## Requirement:
Nothing but a number should be given: the count of lines in the data that include the string "paper".
[Data under study Boundary: Start]
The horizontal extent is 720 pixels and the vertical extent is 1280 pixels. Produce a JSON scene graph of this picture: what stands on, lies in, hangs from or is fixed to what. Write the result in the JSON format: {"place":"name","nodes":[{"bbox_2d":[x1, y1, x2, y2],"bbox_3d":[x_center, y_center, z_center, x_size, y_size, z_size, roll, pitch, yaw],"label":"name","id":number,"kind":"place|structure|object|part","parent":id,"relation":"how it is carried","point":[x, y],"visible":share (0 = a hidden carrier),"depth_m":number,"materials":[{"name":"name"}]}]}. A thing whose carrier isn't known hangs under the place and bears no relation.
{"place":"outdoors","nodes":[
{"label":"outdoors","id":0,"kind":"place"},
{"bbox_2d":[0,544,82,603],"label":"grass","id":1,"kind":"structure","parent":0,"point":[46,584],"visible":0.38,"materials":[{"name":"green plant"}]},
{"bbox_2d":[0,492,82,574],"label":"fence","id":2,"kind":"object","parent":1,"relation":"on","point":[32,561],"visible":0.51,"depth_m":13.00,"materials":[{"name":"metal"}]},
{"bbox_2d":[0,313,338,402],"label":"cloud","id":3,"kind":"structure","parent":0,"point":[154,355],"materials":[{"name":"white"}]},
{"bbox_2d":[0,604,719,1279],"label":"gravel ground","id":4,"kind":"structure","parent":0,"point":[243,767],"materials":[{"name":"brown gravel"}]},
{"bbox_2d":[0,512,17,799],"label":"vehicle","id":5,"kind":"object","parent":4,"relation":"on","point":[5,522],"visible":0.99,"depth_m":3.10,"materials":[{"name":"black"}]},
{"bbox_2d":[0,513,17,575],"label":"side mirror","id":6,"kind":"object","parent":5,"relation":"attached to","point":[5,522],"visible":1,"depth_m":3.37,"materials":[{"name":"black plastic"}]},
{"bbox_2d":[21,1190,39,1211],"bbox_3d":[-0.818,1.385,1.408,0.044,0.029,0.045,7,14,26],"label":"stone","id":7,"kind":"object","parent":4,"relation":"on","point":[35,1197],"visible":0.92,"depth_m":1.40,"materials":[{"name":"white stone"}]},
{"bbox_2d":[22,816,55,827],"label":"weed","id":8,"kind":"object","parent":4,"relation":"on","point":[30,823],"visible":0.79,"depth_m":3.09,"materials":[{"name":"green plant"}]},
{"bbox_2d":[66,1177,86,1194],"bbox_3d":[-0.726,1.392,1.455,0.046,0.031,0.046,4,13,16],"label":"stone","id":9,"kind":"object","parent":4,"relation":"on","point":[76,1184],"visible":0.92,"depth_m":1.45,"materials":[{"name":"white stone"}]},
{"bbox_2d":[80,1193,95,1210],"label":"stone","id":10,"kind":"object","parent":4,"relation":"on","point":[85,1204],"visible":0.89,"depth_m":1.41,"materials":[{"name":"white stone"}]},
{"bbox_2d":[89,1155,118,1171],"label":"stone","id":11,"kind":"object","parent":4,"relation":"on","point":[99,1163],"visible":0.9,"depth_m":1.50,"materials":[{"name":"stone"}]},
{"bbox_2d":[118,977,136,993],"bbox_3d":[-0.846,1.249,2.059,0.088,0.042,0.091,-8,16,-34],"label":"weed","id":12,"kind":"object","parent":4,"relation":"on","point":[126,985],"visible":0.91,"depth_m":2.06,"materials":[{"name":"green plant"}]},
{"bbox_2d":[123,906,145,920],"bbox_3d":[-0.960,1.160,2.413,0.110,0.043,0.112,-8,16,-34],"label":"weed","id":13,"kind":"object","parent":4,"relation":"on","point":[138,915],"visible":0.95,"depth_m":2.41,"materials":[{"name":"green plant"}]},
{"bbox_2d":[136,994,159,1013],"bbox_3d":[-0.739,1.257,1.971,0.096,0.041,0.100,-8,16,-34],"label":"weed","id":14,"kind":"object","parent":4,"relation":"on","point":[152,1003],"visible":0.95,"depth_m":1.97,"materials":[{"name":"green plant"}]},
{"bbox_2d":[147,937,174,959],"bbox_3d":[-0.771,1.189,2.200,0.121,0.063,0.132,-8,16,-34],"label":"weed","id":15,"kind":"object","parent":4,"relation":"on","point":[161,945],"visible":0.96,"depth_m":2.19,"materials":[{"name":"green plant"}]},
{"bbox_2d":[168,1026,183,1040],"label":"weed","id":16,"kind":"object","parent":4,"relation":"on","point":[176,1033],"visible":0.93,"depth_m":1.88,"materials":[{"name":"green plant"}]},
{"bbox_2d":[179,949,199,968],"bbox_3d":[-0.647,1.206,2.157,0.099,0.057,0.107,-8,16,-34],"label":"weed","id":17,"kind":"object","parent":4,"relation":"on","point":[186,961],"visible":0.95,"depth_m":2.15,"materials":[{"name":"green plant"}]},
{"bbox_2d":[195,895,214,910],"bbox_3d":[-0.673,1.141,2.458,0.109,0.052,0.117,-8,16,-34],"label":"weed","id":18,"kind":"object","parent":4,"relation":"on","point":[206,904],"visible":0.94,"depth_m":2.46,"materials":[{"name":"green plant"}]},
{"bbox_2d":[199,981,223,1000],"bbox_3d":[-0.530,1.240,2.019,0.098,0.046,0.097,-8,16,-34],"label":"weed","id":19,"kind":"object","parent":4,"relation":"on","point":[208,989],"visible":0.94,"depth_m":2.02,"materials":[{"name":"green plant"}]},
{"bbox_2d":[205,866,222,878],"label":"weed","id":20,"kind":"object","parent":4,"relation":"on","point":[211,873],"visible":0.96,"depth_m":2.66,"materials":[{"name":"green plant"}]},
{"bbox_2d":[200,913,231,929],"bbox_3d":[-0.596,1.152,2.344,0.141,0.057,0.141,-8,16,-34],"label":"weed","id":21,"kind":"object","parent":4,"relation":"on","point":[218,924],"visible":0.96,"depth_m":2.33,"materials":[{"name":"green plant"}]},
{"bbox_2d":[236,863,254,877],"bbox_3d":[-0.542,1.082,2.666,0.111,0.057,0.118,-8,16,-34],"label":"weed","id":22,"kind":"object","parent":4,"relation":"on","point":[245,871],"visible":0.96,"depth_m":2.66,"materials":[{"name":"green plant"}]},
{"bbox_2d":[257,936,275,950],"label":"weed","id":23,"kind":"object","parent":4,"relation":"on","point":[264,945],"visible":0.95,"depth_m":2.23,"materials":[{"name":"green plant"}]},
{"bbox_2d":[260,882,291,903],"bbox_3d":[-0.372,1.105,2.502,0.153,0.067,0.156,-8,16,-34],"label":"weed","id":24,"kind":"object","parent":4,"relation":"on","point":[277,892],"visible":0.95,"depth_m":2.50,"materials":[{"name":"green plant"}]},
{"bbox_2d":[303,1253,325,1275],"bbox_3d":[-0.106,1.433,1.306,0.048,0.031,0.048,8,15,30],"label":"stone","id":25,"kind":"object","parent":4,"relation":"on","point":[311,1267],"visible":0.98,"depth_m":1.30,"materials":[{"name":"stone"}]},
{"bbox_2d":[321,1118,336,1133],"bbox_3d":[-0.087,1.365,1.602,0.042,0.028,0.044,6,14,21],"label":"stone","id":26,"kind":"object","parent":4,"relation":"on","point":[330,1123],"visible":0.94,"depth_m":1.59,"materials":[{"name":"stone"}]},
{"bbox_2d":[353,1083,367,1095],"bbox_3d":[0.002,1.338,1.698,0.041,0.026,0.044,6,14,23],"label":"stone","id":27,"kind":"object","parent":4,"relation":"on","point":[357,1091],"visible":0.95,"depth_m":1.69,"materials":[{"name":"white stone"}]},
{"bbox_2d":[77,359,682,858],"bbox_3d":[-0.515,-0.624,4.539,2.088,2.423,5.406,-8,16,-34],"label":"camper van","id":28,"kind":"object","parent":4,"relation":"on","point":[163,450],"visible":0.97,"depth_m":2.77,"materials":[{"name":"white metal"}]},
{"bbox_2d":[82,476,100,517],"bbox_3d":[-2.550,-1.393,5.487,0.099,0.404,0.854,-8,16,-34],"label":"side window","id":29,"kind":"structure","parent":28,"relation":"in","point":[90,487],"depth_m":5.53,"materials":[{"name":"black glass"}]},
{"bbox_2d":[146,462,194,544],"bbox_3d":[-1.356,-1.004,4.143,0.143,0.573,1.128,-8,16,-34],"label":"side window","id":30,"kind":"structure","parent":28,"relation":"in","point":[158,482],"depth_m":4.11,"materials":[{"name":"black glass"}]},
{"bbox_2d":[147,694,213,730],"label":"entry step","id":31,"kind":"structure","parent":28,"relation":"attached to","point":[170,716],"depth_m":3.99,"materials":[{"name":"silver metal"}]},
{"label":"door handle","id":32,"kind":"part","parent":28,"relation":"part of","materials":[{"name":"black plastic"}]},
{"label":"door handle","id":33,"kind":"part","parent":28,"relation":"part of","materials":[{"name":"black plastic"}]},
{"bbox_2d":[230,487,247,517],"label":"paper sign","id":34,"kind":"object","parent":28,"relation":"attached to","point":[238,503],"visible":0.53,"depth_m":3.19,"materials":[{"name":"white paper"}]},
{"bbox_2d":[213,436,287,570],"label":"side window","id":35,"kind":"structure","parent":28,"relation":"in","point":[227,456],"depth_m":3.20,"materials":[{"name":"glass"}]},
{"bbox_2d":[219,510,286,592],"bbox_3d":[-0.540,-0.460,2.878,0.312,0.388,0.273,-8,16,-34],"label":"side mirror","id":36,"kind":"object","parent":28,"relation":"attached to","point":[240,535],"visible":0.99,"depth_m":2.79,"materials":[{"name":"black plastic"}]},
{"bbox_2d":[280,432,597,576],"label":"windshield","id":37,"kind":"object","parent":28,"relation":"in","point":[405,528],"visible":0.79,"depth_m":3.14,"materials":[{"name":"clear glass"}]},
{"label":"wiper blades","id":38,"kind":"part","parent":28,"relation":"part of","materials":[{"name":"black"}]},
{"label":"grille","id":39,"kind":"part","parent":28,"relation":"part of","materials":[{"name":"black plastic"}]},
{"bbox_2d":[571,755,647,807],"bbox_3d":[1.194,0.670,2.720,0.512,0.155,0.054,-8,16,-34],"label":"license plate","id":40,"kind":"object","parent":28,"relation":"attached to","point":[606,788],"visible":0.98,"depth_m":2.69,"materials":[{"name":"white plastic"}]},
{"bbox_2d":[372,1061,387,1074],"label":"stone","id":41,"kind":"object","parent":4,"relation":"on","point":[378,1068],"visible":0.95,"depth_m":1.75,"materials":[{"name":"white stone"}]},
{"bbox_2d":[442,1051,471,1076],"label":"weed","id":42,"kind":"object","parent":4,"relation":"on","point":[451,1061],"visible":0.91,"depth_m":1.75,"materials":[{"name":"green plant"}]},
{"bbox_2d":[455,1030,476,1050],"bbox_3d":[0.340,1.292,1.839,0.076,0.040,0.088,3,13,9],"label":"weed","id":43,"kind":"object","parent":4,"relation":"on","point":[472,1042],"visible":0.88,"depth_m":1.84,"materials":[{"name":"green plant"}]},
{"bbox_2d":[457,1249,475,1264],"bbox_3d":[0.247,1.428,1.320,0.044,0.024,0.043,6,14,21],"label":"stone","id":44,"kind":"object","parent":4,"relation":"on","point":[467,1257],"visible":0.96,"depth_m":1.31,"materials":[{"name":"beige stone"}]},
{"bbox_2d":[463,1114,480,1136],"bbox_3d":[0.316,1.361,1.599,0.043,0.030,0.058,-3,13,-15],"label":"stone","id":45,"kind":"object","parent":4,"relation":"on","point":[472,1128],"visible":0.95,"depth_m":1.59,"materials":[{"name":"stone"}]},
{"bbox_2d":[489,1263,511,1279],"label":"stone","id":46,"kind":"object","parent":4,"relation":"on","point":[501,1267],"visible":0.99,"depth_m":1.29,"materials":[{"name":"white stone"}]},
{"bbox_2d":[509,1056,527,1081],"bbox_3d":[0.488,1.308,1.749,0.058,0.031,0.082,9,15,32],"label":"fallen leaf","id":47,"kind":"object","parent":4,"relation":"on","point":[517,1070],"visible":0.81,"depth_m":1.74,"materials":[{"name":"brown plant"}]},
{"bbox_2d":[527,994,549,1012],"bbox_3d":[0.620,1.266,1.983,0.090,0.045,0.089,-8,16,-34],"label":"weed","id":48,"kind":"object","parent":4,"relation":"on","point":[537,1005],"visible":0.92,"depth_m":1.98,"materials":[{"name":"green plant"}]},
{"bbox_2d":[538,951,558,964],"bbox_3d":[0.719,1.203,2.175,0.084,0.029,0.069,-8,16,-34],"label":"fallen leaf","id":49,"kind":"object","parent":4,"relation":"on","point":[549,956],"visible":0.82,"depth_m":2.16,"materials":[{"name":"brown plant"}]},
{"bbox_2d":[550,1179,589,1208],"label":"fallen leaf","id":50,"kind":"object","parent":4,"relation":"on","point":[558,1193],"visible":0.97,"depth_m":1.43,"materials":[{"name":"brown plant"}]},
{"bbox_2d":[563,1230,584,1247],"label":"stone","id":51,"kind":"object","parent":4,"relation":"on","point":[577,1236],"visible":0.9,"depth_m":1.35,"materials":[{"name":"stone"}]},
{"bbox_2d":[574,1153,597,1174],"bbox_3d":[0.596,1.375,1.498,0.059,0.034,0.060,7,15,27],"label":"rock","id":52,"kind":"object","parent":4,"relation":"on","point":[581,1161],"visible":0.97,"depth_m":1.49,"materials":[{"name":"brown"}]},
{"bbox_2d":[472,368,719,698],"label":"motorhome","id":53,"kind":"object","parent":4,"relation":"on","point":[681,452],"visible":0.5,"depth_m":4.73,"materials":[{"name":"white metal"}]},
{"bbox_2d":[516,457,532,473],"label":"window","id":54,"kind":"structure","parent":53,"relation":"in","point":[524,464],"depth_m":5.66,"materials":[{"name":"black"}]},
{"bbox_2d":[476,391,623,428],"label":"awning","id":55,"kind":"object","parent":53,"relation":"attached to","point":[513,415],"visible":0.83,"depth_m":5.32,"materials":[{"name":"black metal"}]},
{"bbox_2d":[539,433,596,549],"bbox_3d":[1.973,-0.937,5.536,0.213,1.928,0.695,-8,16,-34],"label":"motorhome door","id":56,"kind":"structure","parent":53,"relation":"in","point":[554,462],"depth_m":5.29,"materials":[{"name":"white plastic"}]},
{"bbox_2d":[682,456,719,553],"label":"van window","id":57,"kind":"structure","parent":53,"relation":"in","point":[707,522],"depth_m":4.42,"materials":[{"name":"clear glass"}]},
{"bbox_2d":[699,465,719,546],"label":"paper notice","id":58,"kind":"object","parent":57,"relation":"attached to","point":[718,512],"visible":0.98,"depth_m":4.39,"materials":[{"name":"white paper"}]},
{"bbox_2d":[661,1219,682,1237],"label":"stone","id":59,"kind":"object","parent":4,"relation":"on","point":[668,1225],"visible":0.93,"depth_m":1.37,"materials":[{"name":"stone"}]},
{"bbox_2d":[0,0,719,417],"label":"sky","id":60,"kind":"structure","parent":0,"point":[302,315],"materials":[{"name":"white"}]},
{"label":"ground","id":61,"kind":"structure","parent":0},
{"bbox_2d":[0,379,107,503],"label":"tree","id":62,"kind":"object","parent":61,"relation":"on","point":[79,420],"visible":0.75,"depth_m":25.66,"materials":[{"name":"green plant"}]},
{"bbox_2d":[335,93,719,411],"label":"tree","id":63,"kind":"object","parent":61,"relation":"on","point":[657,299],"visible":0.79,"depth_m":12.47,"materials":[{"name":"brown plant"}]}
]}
[Data under study Boundary: End]
## Exercise response:
2